I compared my function with the plugins Canny Edge Detector by Tom Gibara 5 (thresholds = 2.5 and 5.0, sigma=2), FeatureJ Edges by Erik Meijering 6 (thresholds = 2.5 and 5.0, sigma=2), and my previous JavaScript implementation, using uint8 images ([Fig.4]). This function outperforms the Canny Edge Detector function, which we showed in our previous report was unexpectedly time consuming, so I did not display it on the graph. Contrarly to the CPU implementation, where the execution time was drastically increasing with the dimension of the input image, the GPU implementation has an exetuction time similar to FeatureJ plugin. We can see that for 2024x1679 images, the GPU implementation is 4 times faster than the CPU javascript implementation. This result confirms that using the GPU for graphic computation is faster than using the CPU. Also the GPU implementation does not use any loops or IF statements, which also reduces the execution time.

Fig.4{width=80% height=80%}

Fig.4: Execution time of FeatureJ Edges plugin, CPU implementation, and GPU implemenation, with five increasing image sizes (uint8 images)
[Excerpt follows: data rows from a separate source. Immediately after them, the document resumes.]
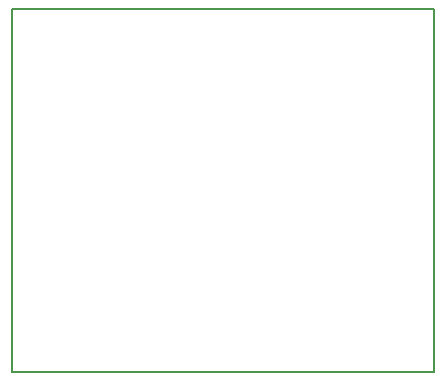
<source format=gbr>
G04 #@! TF.FileFunction,Profile,NP*
%FSLAX46Y46*%
G04 Gerber Fmt 4.6, Leading zero omitted, Abs format (unit mm)*
G04 Created by KiCad (PCBNEW 4.0.6) date 08/09/17 14:03:44*
%MOMM*%
%LPD*%
G01*
G04 APERTURE LIST*
%ADD10C,0.100000*%
%ADD11C,0.150000*%
G04 APERTURE END LIST*
D10*
D11*
X105800000Y-86800000D02*
X70000000Y-86800000D01*
X105800000Y-117500000D02*
X105800000Y-86800000D01*
X70000000Y-117500000D02*
X105800000Y-117500000D01*
X70000000Y-86800000D02*
X70000000Y-117500000D01*
M02*

</source>
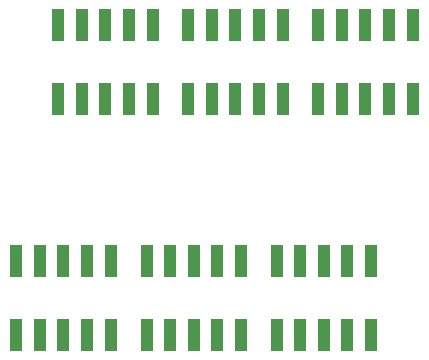
<source format=gbr>
%TF.GenerationSoftware,KiCad,Pcbnew,9.0.0*%
%TF.CreationDate,2025-03-10T21:20:54+01:00*%
%TF.ProjectId,connecteur,636f6e6e-6563-4746-9575-722e6b696361,rev?*%
%TF.SameCoordinates,Original*%
%TF.FileFunction,Paste,Bot*%
%TF.FilePolarity,Positive*%
%FSLAX46Y46*%
G04 Gerber Fmt 4.6, Leading zero omitted, Abs format (unit mm)*
G04 Created by KiCad (PCBNEW 9.0.0) date 2025-03-10 21:20:54*
%MOMM*%
%LPD*%
G01*
G04 APERTURE LIST*
%ADD10R,1.000000X2.750000*%
G04 APERTURE END LIST*
D10*
%TO.C,J54*%
X175940000Y-95415000D03*
X175940000Y-89165000D03*
X177940000Y-95415000D03*
X177940000Y-89165000D03*
X179940000Y-95415000D03*
X179940000Y-89165000D03*
X181940000Y-95415000D03*
X181940000Y-89165000D03*
X183940000Y-95415000D03*
X183940000Y-89165000D03*
%TD*%
%TO.C,J13*%
X158370000Y-109175000D03*
X158370000Y-115425000D03*
X156370000Y-109175000D03*
X156370000Y-115425000D03*
X154370000Y-109175000D03*
X154370000Y-115425000D03*
X152370000Y-109175000D03*
X152370000Y-115425000D03*
X150370000Y-109175000D03*
X150370000Y-115425000D03*
%TD*%
%TO.C,J57*%
X180420000Y-109185000D03*
X180420000Y-115435000D03*
X178420000Y-109185000D03*
X178420000Y-115435000D03*
X176420000Y-109185000D03*
X176420000Y-115435000D03*
X174420000Y-109185000D03*
X174420000Y-115435000D03*
X172420000Y-109185000D03*
X172420000Y-115435000D03*
%TD*%
%TO.C,J10*%
X153930000Y-95425000D03*
X153930000Y-89175000D03*
X155930000Y-95425000D03*
X155930000Y-89175000D03*
X157930000Y-95425000D03*
X157930000Y-89175000D03*
X159930000Y-95425000D03*
X159930000Y-89175000D03*
X161930000Y-95425000D03*
X161930000Y-89175000D03*
%TD*%
%TO.C,J32*%
X164940000Y-95425000D03*
X164940000Y-89175000D03*
X166940000Y-95425000D03*
X166940000Y-89175000D03*
X168940000Y-95425000D03*
X168940000Y-89175000D03*
X170940000Y-95425000D03*
X170940000Y-89175000D03*
X172940000Y-95425000D03*
X172940000Y-89175000D03*
%TD*%
%TO.C,J35*%
X169410000Y-109185000D03*
X169410000Y-115435000D03*
X167410000Y-109185000D03*
X167410000Y-115435000D03*
X165410000Y-109185000D03*
X165410000Y-115435000D03*
X163410000Y-109185000D03*
X163410000Y-115435000D03*
X161410000Y-109185000D03*
X161410000Y-115435000D03*
%TD*%
M02*

</source>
With uint16 and float32 images ([Fig.5]), we can see that the execution times are almost the same. It seems to be a bit higher with uint16 images, but it is difficult to interpret this result given that the processing of uint16 images is not completely functionnal.

Fig.4{width=60% height=60%}

Fig.4: Execution time of gpuEdgeCanny() function, with five increasing image sizes, for uint8, uint16, and float32 images

Discussion and Conclusion

Canny Edge Detector implemented with WebGL 2 can handle the processing of pictures up to 2048x1679 pixels before a crash of the navigator. My implementation handles uint8 and float32 images. Visually, it is more sensible to details than the CPU and ImageJ functions, even with high threshold values, which results in the detection of high quality contours.

The execution time is smaller than the one for the CPU implementation, and roughly the same as ImageJ's functions, meaning that it is a successfull adaptation from ImageJ's java implementation to WebGL. It allows a user to process images as efficiently but directly using the navigator. However, these functions were benchmarked using a powerfull CPU and GPU, so the performance will be lower using for example a laptop or a smartphone.

Moreover, with the WebGL implementation, the CPU sends data to the GPU, which adds some time.

WebGL2.0 is based on OpenGLES3.0 which supports vertex and fragment shader, better suited for 3D graphic applications. CUDA, OpenCL, WebCL and OpenGLES3.1 Compute Shader might be better optimized for our application (source : khronos.org, nvidia.com).

Footnotes

  1. Bovik AC, editor. The essential guide to image processing. Academic Press; 2009 Jul 8. 2

  2. ECMAScript EC. European Computer Manufacturers Association and others. ECMAScript language specification. 2011.

  3. Canny J. A computational approach to edge detection. IEEE Transactions on pattern analysis and machine intelligence. 1986 Nov(6):679-98.

  4. Hall SG. GPU Accelerated Feature Algorithms for Mobile Devices. March 2014. 2

  5. Gibara T. Canny Edge Detector plugin for ImageJ image processor. 2

  6. Meijering E. FeatureJ: A Java Package for Image Feature Extraction.